(Reuters) - A gathering of U.S. Presbyterian Church elders and ministers voted on Thursday to allow their clergy to perform same-sex weddings, in a major reversal for one of the largest mainstream Protestant denominations, a church official said.
The move came during a meeting in Detroit, two years after church’s highest judicial body upheld an ecclesiastical rebuke levied against a lesbian Presbyterian minister for officiating same-sex weddings in California.
A number of Christian denominations have grappled in recent years with how to address the wishes of gay and lesbian couples to marry, which is now legal in 19 U.S. states and the District of Columbia, according to the gay rights group Freedom To Marry.
The Presbyterian Church has previously removed prohibitions on openly gay clergy and has a long tradition of baptizing children of same-sex couples.
The vote by a group of church elders and ministers to allow clergy to solemnize gay weddings was 371 in favor to 238 opposed, said Gradye Parsons, clerk of the church’s General Assembly.
The new rules, which take effect on Saturday, give clergy the choice of whether to preside over same-sex marriages in states where gay nuptials are legally recognized while providing local church councils discretion over whether to host such ceremonies, Parsons said.
The same body in Detroit also voted to change the language of the church’s Book of Order to state: “Marriage involves a unique commitment between two people, traditionally between a man and a woman.” The original passage says: “Marriage is a civil contract between a man and a woman.”
That change will require the approval of local church leaders and will take at least a year to come into force, Parsons said.
The Presbyterian denomination had more than 1.7 million active members as of last year.

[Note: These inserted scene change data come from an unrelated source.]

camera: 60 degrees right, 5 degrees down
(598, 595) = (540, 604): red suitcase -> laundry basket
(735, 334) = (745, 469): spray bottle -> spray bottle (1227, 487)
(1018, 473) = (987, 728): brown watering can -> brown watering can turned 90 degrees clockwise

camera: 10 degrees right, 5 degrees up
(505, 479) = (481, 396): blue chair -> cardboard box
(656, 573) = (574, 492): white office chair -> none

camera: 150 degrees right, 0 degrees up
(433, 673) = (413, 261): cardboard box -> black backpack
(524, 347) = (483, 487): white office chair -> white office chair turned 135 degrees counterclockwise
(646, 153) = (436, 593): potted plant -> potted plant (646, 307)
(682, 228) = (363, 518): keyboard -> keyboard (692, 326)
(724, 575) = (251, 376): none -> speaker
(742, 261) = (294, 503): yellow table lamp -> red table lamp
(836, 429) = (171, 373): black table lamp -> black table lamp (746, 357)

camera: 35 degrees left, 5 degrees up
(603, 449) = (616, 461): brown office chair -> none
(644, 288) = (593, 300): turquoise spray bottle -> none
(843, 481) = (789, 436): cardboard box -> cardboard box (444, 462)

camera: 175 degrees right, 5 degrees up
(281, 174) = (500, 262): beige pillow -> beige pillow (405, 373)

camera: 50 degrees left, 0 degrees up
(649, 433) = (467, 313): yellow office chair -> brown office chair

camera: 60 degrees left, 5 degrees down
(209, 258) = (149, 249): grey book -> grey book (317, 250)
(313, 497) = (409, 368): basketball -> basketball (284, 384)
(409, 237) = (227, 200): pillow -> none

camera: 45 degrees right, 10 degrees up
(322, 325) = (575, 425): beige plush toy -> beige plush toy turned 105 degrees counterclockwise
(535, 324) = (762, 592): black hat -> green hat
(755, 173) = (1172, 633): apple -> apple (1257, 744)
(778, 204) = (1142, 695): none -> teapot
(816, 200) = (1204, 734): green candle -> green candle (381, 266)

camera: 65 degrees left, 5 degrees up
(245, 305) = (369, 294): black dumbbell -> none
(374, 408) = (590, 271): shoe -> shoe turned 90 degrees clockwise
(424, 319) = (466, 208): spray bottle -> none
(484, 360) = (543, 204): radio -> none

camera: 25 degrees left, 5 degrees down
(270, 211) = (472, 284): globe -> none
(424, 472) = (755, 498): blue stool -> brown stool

The church has lost more than 500,000 members over the past decade, and church leaders have expressed concern that an endorsement of same-sex marriage could spur an exodus of parishioners who view it as incompatible with biblical teachings.
The church’s General Assembly in July 2012 narrowly voted to reject a proposal to redefine marriage as a union between “two people” rather than as between a man and a woman.